Selected extract:
+ + + + +

According to William Q. Judge's description its doors were painted black and varnished, and its interior was lined with common red plush. In its interior, on the bottom shelf, there was a tibetan prayer wheel, and also a picture of Master K.H. with a fur cap on.[1] A. P. Sinnett states that there were "two small portraits she possessed of the Mahatmas, and some other trifles associated with them in her imagination".[2] There was also a china tray that Mme. Coulomb accidentally broke in opening the shrine for General Morgan, but that was restored by one of the Masters (see below).

Regarding its use, Mr. Sinnett writes:

The purpose of this special receptacle was of course perfectly intelligible to everyone familiar with the theory of occult phenomena. . . . A place kept pure of all "magnetism" but that connected with the work of integrating and disintegrating letters, would facilitate the process, and the "shrine" was used a dozen times for the transaction of business between the Masters and the chelas. . . .[3]

China tray phenomenon

The following phenomena, stated by Major-General Morgan occurred in August 1883, while the Founders where in Europe:

In the month of August, having occasion to come to Madras in the absence of Colonel Olcott and Madame Blavatsky, I visited the head-quarters of the Theosophical Society to see a wonderful painting of the Mahatma Koot Hoomi kept there in a shrine and daily attended by the Chelas. On arrival at the house I was told that the lady, Madame Coulomb, who had charge of the keys of the Shrine, was absent, so I awaited her return. She came home in about an hour, and we proceeded upstairs to open the Shrine and inspect the picture. Madame Coulomb advanced quickly to unlock the double doors of the hanging cupboard, and hurriedly threw them open. In so doing she had failed to observe that a china tray inside was on the edge of the Shrine and leaning against one of the doors, and when they were opened, down fell the china tray, smashed to pieces on the hard chunam floor. Whilst Madame Coulomb was wringing her hands and lamenting this unfortunate accident to a valuable article of Madame Blavatsky’s, and her husband was on his knees collecting the debris, I remarked it would be necessary to obtain some china cement and thus try to restore the fragments. Thereupon M. Coulomb was despatched for the same. The broken pieces were carefully collected and placed, tied in a cloth, within the Shrine, and the doors were locked. Mr. Damodar K. Mavalankar, the joint recording Secretary of the Society, was opposite the Shrine, seated on a chair, about ten feet away from it, when, after some conversation an idea occurred to me to which I immediately gave expression. I remarked that if the Brothers considered it of sufficient importance, they would easily restore the broken article, if not they would leave it to the culprits to do so the best way they could. Five minutes had scarcely elapsed after this remark, when Mr. Damodar, who during this time seemed wrapped in a reverie, exclaimed, ‘I think there is an answer.’ The doors were opened, and, sure enough, a small note was found on the shelf of the Shrine, an opening which we read:


"To the small audience present. Madame Coulomb has occasion to assure herself that the devil is neither so black nor so wicked as he is generally represented; the mischief is easily repaired."

+ + + + +

Recorded data:

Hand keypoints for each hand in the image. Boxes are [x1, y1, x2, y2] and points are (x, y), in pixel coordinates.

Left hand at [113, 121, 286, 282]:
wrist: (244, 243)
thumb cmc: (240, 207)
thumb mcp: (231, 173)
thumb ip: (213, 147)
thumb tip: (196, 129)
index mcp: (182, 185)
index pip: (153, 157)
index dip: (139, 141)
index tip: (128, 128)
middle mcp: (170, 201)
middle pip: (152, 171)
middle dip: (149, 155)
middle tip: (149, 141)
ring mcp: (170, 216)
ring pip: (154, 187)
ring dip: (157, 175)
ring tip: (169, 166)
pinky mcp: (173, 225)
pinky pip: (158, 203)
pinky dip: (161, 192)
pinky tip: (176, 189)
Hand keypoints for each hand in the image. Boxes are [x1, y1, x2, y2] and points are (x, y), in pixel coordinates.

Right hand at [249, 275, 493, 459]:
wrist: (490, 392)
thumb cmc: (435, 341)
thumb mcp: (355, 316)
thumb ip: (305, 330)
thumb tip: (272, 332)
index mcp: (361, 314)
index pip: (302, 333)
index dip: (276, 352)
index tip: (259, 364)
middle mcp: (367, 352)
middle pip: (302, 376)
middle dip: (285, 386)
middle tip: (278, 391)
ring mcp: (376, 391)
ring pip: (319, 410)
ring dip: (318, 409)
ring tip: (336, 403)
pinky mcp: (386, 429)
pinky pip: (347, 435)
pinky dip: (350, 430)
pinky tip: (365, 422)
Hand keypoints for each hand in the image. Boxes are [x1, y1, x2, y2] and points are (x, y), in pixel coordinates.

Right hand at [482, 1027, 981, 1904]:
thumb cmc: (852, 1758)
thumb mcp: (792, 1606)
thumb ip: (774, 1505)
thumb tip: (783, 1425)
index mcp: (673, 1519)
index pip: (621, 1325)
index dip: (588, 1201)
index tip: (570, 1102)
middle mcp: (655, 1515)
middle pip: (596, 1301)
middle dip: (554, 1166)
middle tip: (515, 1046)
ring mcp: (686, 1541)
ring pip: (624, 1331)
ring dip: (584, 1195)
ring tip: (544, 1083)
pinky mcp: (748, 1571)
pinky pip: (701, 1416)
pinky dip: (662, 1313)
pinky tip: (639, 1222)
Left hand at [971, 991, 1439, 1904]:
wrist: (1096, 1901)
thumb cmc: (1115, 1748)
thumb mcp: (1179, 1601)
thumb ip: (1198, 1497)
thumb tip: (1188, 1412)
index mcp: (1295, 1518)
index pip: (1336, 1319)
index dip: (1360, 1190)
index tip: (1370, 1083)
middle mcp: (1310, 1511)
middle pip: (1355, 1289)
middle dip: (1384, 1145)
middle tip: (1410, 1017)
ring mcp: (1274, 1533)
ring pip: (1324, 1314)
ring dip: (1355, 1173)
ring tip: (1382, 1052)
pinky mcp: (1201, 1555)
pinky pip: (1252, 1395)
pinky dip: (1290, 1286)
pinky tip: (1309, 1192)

+ + + + +

Assigned task: In the passage about the shrine, what was the shrine's interior lined with? You won't need the items for this.

Solution to the problem: Common red plush.